___ TEXT UNDER STUDY

Tocra, Taucheira or Tukrah, is a town on the coast of the Marj District in the Cyrenaica region of northeastern Libya, founded by Cyrene. It lay 200 stadia west of Ptolemais. Today it is a coastal town 25 km west of Marj.

==History==
Founded by the Greeks and considered by some to be part of the Pentapolis of Cyrenaica, at a later period it became a Roman colony (Tab. Peut.), and was fortified by Justinian I. (Procop. de Aed. vi. 3.) Taucheira was particularly noted for the worship of Cybele, in honour of whom an annual festival was celebrated. (Synes. Ep. 3.)

In the city fortifications from the Hellenistic, Roman and Byzantine periods have been found.

==Name==
Taucheira, Teucheira, Tauchira or Teuchira (Greek: Ταύχειρα, Τεύχειρα,). Under the Ptolemies it obtained the name of Arsinoe (Arsinoë) (Greek: Ἀρσινόη), after Arsinoe II of Egypt, named by her brother and husband, Ptolemy Philadelphus. Later it became known as Tocra or Tukrah or Tokara, and then Al Quriyah or El Agouriya in Arabic.

______
___ EXCERPTED DATA

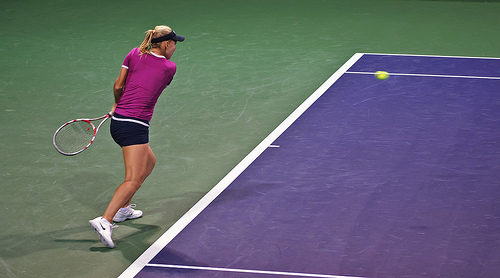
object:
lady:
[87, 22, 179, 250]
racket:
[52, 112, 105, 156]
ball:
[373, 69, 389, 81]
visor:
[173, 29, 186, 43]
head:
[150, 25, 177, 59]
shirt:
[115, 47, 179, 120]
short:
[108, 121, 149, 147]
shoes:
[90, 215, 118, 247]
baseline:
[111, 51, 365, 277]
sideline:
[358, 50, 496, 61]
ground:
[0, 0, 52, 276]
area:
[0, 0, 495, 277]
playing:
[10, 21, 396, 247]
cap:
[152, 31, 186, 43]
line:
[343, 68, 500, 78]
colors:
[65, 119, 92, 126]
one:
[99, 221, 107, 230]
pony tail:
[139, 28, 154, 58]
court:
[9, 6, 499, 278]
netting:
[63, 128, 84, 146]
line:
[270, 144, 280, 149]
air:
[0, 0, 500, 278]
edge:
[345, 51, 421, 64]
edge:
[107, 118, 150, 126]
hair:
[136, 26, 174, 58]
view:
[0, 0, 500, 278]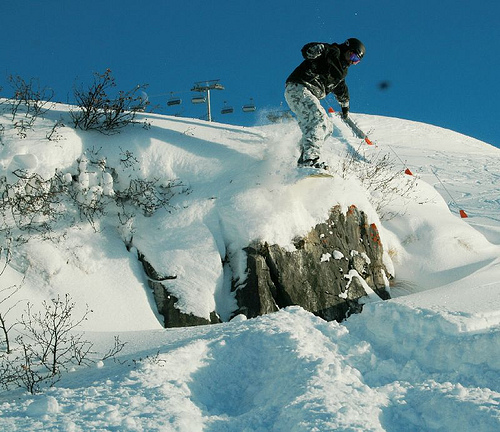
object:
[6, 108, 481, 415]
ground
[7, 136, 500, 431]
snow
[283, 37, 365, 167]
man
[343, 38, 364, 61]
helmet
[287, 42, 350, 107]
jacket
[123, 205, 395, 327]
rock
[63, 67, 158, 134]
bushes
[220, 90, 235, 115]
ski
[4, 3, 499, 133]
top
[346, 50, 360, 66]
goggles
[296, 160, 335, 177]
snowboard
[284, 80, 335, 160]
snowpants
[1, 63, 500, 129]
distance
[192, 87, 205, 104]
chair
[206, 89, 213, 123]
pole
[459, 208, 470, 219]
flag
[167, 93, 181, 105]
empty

______
___ EXCERPTED DATA

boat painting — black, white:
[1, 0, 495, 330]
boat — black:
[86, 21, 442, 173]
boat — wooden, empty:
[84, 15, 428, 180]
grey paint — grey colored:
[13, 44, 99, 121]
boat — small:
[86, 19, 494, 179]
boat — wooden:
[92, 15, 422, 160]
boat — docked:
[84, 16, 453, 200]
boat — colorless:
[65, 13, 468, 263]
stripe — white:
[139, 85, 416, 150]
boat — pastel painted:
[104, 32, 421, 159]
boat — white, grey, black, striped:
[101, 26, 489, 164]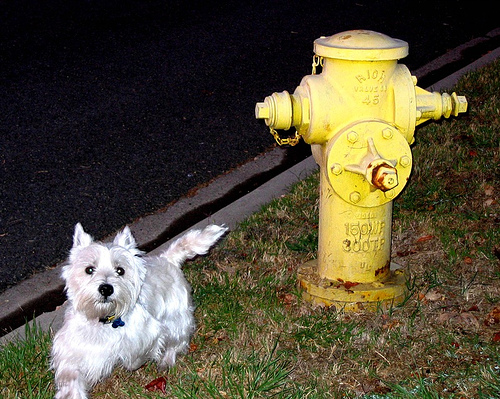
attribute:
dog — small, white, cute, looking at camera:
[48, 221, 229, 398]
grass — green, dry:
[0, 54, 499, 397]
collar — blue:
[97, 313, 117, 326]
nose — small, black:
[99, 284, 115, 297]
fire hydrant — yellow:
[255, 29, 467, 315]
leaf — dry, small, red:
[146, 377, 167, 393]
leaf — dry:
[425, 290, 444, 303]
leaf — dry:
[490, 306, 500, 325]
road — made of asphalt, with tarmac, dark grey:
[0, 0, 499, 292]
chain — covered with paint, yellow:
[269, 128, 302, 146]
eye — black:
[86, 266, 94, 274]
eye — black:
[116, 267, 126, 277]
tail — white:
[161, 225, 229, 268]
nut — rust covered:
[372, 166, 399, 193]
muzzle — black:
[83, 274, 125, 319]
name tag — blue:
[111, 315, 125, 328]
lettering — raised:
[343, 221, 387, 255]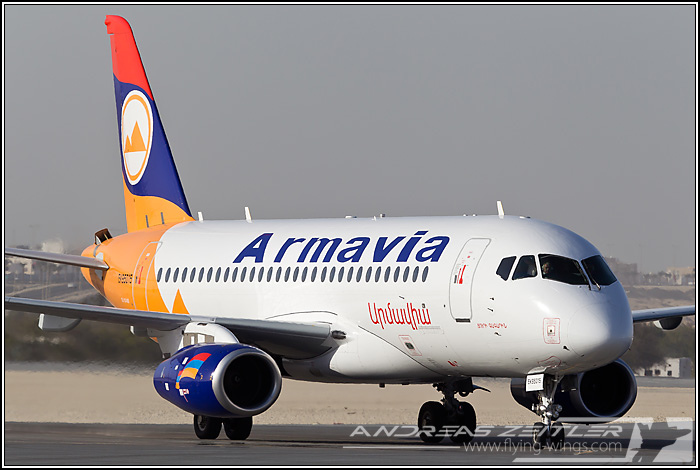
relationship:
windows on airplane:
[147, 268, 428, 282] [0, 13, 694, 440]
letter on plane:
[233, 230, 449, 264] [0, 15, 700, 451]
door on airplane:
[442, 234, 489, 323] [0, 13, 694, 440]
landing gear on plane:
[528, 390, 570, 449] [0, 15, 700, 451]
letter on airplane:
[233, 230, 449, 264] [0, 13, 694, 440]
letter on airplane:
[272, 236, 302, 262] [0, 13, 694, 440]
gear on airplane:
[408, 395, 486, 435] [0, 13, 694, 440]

______

— TASK TO CARRY OUT —
Decide whether each statement agrees with the passage on Tocra, answering yes or no and quoting the deciding words from the passage: (a) The town lies 25 km west of Marj. (b) The town was fortified by Ptolemy Philadelphus. (c) Under the Ptolemies, the town was named after Arsinoe II of Egypt.

— YOUR RESPONSE —
(a) Yes: "Today it is a coastal town 25 km west of Marj."
(b) No: "was fortified by Justinian I."
(c) Yes: "Under the Ptolemies it obtained the name of Arsinoe (Arsinoë) (Greek: Ἀρσινόη), after Arsinoe II of Egypt"